Records for the exercise:
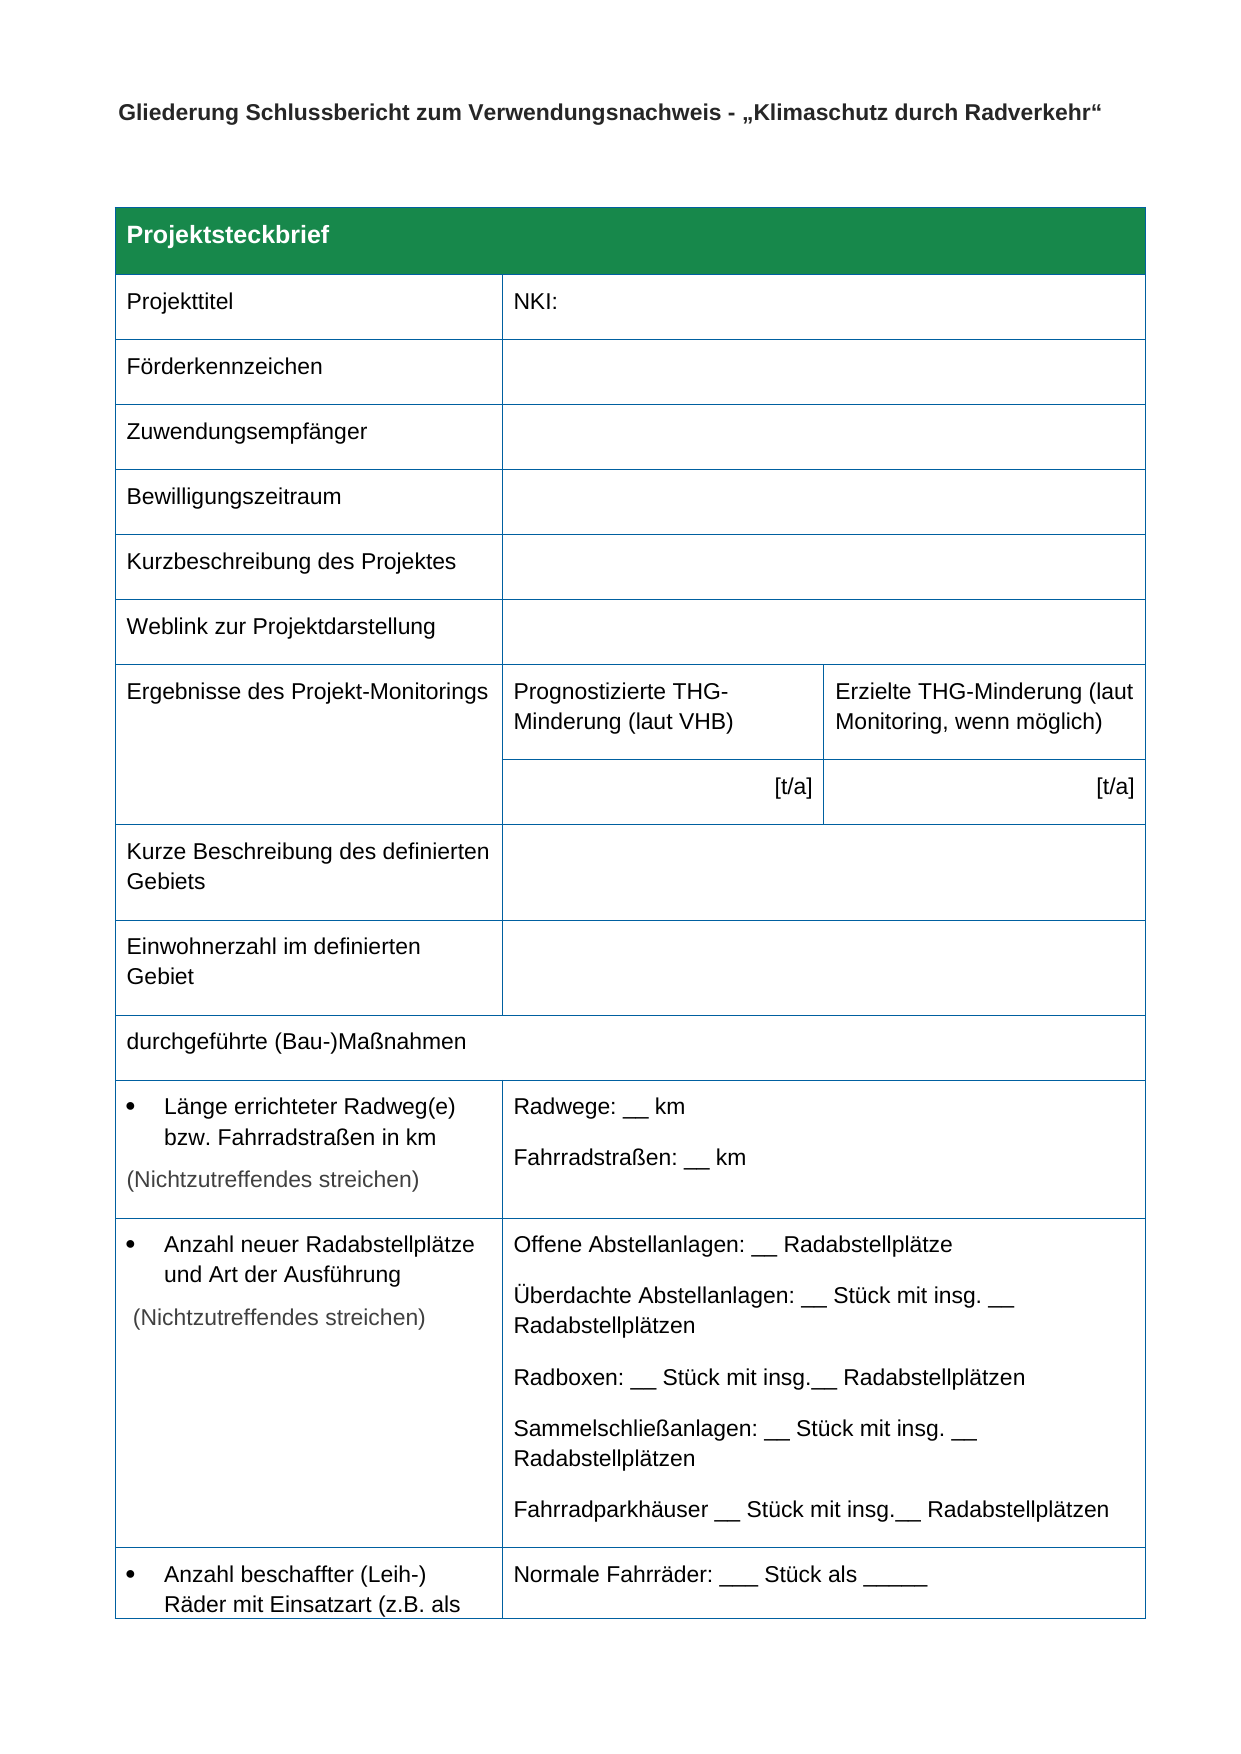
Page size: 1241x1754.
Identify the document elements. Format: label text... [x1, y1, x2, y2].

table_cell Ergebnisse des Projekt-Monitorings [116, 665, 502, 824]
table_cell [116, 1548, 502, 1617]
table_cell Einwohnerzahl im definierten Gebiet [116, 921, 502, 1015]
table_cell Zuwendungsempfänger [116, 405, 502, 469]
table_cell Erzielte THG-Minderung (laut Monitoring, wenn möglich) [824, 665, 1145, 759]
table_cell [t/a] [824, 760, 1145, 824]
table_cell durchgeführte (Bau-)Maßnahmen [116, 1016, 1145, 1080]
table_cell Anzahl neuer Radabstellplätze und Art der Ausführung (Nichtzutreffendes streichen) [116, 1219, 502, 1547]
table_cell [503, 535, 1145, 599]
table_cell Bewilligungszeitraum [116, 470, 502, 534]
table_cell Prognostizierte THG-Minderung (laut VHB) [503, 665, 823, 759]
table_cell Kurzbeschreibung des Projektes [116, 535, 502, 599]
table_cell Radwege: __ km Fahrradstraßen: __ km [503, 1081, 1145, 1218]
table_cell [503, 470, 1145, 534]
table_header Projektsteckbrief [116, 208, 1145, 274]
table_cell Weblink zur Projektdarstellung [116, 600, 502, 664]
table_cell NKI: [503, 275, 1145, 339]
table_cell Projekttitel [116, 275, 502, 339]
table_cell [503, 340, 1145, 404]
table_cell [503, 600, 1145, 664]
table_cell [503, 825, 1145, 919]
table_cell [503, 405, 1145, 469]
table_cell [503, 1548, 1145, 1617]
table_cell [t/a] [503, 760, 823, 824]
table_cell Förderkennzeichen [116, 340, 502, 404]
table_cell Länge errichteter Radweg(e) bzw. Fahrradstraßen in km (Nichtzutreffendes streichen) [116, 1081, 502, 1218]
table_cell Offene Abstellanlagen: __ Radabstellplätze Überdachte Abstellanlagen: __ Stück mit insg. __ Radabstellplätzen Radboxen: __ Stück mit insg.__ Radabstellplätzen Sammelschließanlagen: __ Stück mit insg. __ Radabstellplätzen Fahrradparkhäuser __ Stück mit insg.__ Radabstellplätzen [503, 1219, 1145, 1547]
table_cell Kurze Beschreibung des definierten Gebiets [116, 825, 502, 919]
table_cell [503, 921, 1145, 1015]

* * *

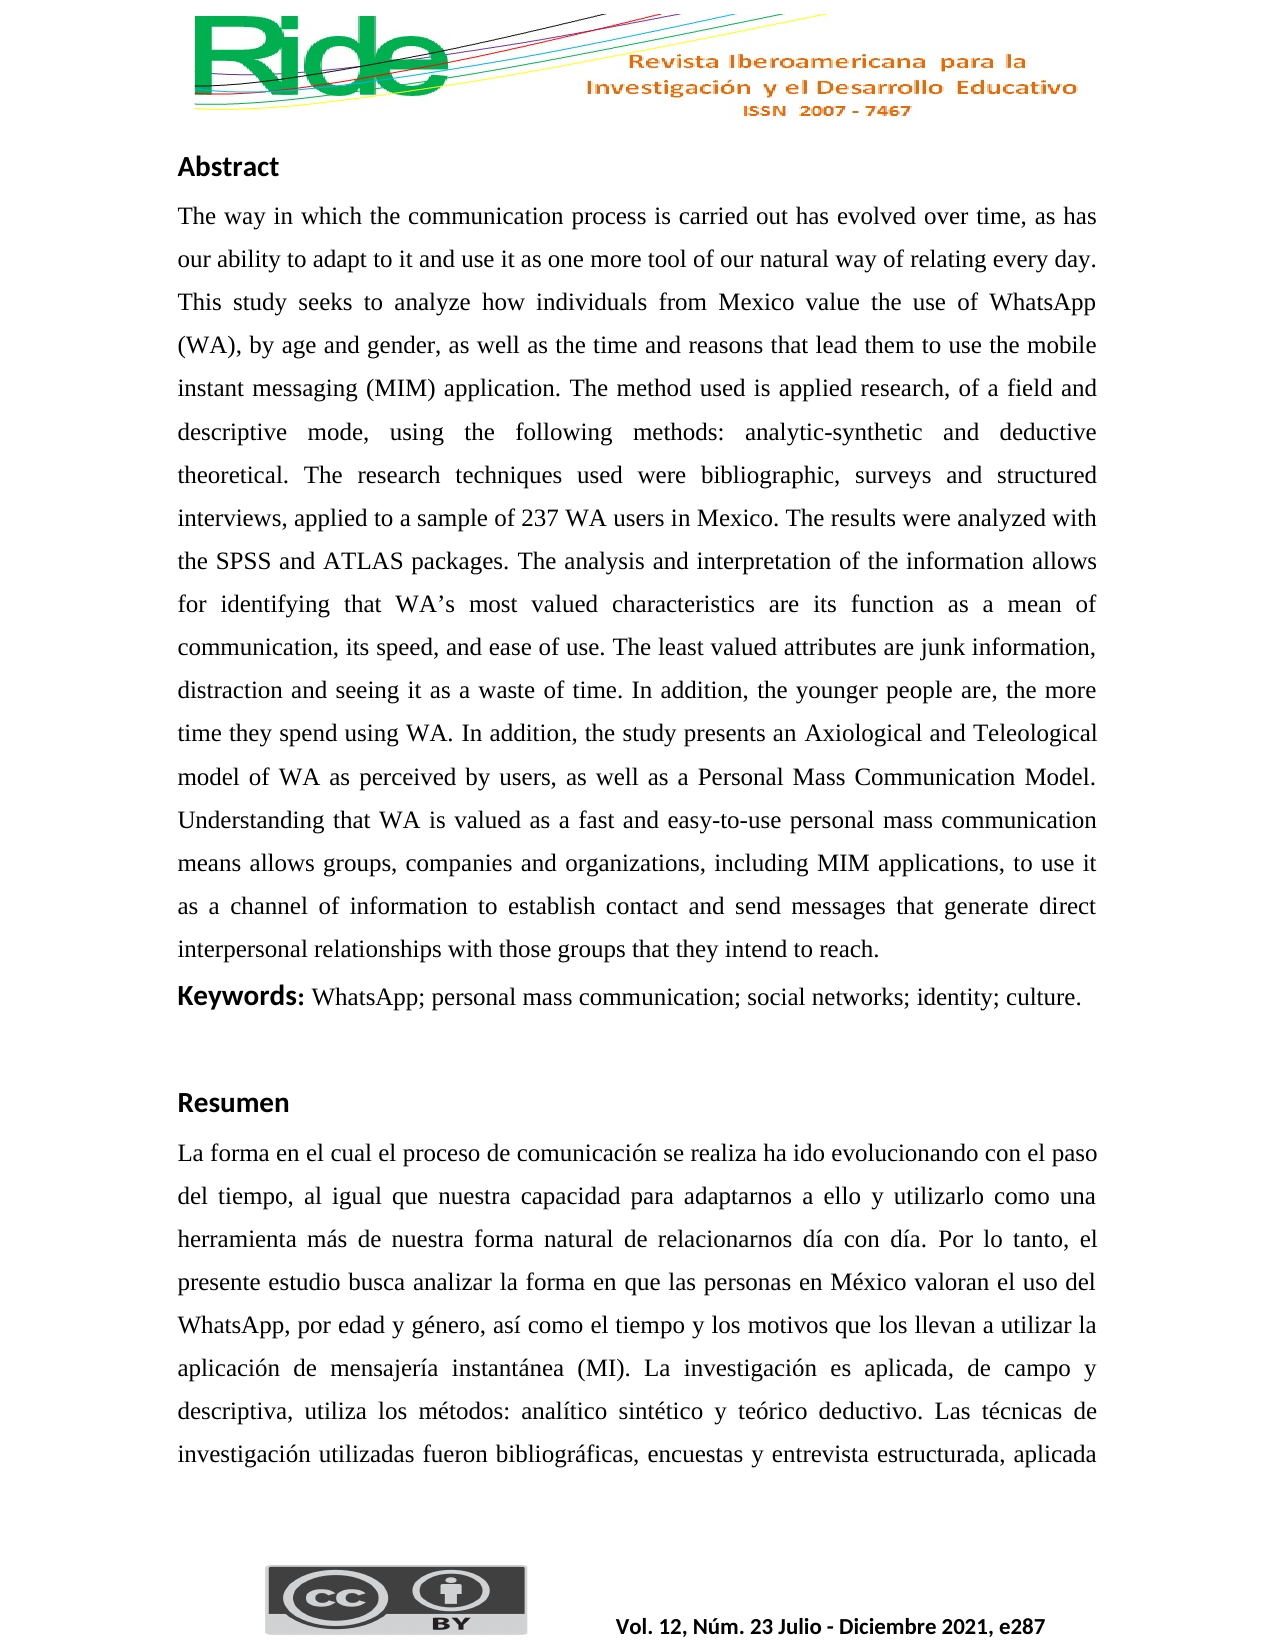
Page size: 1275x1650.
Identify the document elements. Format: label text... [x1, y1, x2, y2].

Task objective: In the material above, find every line that has the string "size" and pull those lines out.

Answer space:
Page size: 1241x1754.
Page size: 1275x1650.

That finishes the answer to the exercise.